Every Finny’s gotta have his Gene. Do you remember A Separate Peace, the John Knowles high-school summer-reading staple about the antagonistic relationship between two best friends at a New England boarding school? The insecure, navel-gazing Gene and the supremely confident Finny climb one of the tallest trees on campus, intending to jump into the river below. Gene, in a display of callow jealousy, shakes the branch until Finny falls off, breaking Finny’s leg and ending the boy’s promising athletic career.
In the first part of David Yates’ adaptation of Harry Potter and the Deathly Hallows, the final novel in J.K. Rowling’s series, Ron Weasley doesn’t quite manage to make Harry fall off the tree, but he certainly shakes the shit out of the branch. The film follows Harry (Daniel Radcliffe), Ron (Rupert Grint), and Hermione Granger (Emma Watson) as they try to track down horcruxes, receptacles for scattered bits of Lord Voldemort’s soul. (For a detailed explanation, ask one of the millions of Harry Potter faithful. Chances are, there’s one in your house.)
There are plenty of reasons why Harry Potter is the biggest fantasy series of all time. The world is sumptuously, vividly drawn; the storytelling, if not the writing, is always excellent; and the characters are classic archetypes.
That last one’s not necessarily a selling point, though. Harry in particular comes across as something of a cipher. Think for a minute: what’s Harry really like? If you had to describe him with a handful of adjectives, what would you say? And no, you can’t use “noble” more than once.

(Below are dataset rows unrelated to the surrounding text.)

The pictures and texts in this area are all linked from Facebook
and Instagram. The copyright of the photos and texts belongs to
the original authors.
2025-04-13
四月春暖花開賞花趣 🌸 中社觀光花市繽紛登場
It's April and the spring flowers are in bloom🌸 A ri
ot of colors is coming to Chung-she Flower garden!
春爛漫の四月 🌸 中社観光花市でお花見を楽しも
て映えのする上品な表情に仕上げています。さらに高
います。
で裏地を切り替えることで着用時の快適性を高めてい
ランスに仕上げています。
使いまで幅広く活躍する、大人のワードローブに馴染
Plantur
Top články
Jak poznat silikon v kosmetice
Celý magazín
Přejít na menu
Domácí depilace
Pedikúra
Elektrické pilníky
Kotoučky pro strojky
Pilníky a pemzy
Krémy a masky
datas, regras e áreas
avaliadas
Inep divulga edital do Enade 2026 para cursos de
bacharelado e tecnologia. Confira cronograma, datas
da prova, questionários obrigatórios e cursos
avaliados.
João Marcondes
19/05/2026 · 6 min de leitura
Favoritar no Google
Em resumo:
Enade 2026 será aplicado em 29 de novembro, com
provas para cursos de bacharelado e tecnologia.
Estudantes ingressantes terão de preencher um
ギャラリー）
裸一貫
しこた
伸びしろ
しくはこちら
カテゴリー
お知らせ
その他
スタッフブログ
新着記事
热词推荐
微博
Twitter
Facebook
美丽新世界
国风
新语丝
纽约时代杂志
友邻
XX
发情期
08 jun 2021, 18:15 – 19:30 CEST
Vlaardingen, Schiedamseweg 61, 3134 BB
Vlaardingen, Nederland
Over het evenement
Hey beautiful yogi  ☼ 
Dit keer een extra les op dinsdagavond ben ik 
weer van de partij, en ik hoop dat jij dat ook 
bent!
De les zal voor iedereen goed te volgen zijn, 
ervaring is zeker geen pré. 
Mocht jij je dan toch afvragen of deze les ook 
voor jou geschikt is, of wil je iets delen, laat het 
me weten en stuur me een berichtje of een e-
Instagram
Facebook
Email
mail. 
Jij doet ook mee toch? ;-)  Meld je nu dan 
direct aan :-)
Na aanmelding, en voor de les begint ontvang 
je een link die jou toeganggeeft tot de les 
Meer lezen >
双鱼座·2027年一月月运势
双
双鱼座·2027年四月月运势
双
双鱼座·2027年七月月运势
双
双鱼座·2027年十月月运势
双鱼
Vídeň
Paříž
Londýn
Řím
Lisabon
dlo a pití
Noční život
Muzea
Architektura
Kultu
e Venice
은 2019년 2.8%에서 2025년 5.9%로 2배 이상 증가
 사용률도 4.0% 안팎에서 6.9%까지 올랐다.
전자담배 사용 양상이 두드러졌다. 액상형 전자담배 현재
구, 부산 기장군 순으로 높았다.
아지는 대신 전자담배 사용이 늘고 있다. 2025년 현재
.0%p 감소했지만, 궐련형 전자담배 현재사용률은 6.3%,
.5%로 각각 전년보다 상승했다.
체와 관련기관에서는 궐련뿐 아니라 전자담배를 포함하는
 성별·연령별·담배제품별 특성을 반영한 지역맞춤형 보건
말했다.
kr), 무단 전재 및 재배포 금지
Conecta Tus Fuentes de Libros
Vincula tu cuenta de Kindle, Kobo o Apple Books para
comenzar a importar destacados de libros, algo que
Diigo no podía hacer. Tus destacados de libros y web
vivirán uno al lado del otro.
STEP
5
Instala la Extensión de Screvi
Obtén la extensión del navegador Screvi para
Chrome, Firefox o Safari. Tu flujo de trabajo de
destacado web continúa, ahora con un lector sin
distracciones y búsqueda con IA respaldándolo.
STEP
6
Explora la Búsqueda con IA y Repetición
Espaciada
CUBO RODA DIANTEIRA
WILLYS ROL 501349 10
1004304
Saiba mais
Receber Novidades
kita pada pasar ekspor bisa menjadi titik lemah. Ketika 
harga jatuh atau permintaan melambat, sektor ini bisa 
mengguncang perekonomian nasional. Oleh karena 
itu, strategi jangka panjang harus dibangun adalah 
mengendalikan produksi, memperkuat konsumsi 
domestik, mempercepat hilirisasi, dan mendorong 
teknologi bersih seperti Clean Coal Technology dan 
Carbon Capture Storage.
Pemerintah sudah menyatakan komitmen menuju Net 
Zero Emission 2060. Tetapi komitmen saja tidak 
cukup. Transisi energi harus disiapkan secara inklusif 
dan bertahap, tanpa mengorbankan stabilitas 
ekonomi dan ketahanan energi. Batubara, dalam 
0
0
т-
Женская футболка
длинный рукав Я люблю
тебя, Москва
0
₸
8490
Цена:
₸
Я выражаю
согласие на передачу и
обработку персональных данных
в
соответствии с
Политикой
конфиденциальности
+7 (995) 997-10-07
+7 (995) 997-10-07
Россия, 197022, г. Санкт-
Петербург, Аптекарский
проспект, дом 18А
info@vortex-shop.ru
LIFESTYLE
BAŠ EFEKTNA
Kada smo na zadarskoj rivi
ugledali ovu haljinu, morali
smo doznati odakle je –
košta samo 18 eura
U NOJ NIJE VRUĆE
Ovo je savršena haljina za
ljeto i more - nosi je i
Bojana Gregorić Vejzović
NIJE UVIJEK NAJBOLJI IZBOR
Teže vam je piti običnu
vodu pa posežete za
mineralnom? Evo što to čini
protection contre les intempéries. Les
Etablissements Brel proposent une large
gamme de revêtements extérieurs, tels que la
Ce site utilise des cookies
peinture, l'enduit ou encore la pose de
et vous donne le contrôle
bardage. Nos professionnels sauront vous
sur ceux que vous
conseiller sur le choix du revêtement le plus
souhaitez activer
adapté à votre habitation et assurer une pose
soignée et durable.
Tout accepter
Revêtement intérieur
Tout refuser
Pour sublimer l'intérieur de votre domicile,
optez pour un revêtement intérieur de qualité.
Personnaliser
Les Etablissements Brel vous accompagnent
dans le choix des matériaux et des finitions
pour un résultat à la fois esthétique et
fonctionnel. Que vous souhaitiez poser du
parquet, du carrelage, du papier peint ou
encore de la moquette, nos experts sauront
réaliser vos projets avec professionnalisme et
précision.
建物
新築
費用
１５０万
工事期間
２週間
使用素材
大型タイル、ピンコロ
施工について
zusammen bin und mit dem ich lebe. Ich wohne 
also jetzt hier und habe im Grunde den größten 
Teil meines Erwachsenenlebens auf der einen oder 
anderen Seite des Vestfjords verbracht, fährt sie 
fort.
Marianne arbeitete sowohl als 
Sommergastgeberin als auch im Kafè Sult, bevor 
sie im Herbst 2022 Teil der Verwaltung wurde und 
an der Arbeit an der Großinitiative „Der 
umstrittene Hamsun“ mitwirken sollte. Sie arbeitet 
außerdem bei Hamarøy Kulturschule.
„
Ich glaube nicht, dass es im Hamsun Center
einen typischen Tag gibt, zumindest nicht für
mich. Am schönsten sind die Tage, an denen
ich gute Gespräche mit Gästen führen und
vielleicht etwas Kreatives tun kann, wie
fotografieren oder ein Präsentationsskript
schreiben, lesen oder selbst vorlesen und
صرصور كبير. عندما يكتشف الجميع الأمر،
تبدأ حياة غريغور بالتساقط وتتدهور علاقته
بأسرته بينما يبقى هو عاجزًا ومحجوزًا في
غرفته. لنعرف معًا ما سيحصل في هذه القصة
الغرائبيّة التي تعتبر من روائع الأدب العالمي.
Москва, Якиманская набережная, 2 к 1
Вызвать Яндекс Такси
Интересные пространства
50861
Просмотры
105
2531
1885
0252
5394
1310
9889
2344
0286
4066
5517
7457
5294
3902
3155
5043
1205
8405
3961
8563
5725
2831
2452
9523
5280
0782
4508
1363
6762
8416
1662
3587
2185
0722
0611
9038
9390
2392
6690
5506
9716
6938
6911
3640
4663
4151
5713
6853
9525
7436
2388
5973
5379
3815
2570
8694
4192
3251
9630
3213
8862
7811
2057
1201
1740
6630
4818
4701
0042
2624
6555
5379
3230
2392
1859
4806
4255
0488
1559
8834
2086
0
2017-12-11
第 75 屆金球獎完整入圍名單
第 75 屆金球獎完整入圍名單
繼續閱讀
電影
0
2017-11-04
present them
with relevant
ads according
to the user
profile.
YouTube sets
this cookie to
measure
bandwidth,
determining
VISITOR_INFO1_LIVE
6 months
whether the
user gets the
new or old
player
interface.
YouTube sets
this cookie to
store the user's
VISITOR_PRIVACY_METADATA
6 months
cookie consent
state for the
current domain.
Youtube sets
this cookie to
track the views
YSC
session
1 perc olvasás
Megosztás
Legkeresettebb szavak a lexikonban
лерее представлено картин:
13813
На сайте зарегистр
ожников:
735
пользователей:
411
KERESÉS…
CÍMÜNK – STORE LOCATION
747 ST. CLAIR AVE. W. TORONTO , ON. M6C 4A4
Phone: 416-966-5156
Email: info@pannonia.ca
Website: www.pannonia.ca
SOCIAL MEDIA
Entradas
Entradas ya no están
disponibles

Maybe it’s the films that have left this impression. The Harry of the books was scrappy, neurotic, often immature. Harry Potter as portrayed by Daniel Radcliffe, though, is noble, noble, noble, and, except for a few flashes of mischievousness and adolescent pissiness, kinda dull.
Regardless of the medium, Harry’s companions are loads more interesting. Emma Watson’s Hermione, in her girlishness and all-encompassing brilliance, often outshines her literary counterpart. Rupert Grint’s Ron Weasley, however, is something else entirely. Ron was always a pain in the ass in the novels, but Grint’s performance, especially in this first Hallows, lends the character a physicality that, naturally, can’t come across in the books.
Grint, with his surprisingly buff physique and working-class accent, scowls and skulks like a wounded animal through most sequences. As Harry paces around the film’s locales looking solemn and Hermione does the thinking for the three of them, Ron looks on jealously, bitterly, and then just hatefully. He ends up abandoning Harry and Hermione, convinced that Harry is snogging his girlfriend—and worse, that Harry has no idea what he’s doing on their voyage. Maybe Ron’s right, or maybe he’s just a jealous prick.
Either way, Ron might be the most real young man in the series. Audiences probably wouldn’t be comfortable with a self-centered, paranoid Harry, but they’ve readily accepted that characterization for Ron, who has spent the better part of the series resenting Harry’s good fortune. (Some would argue that Harry, an orphan and the target of the most dangerous wizard on Earth, isn’t very lucky at all.)
Harry might provide a lesson for the exceptional among us who are forced to make apocalyptic, world-altering decisions: when looking over the crevasse, don’t fall in. In fact, jump over it, conjure a bridge, and then lead everyone to safety before you worry about yourself.
But Ron offers a much more practical course, one that most of us might actually get the chance to follow. Yes, Ron acts like a selfish, paranoid jerk for much of the series, but he comes through in the clutch. Ron’s story seems to suggest that when you’re in the presence of someone much smarter, much cooler, and much more fortunate than yourself, you shouldn’t let your jealousy consume you. You can’t live your entire life in comparison—you’ll always pale. It’s important to remember, too, that those with everything are never as perfect as they seem. (Maybe a dark wizard killed their parents.)
And if you happen to be around one of those people when they need to make a really tough decision, when they’re looking over that crevasse? Don’t push them in. Or, at the very least, don’t shake the branch too hard.
This was the worst HP film so far. However, that’s not surprising given that the first few hundred pages of the Deathly Hallows were spent aimlessly wandering around in the forest. Here’s hoping the final installment will be a bit more entertaining.
It is all about Snape & Hermione. I was said Severus only got the one scene, but he owned it, even up against some other formidable actors.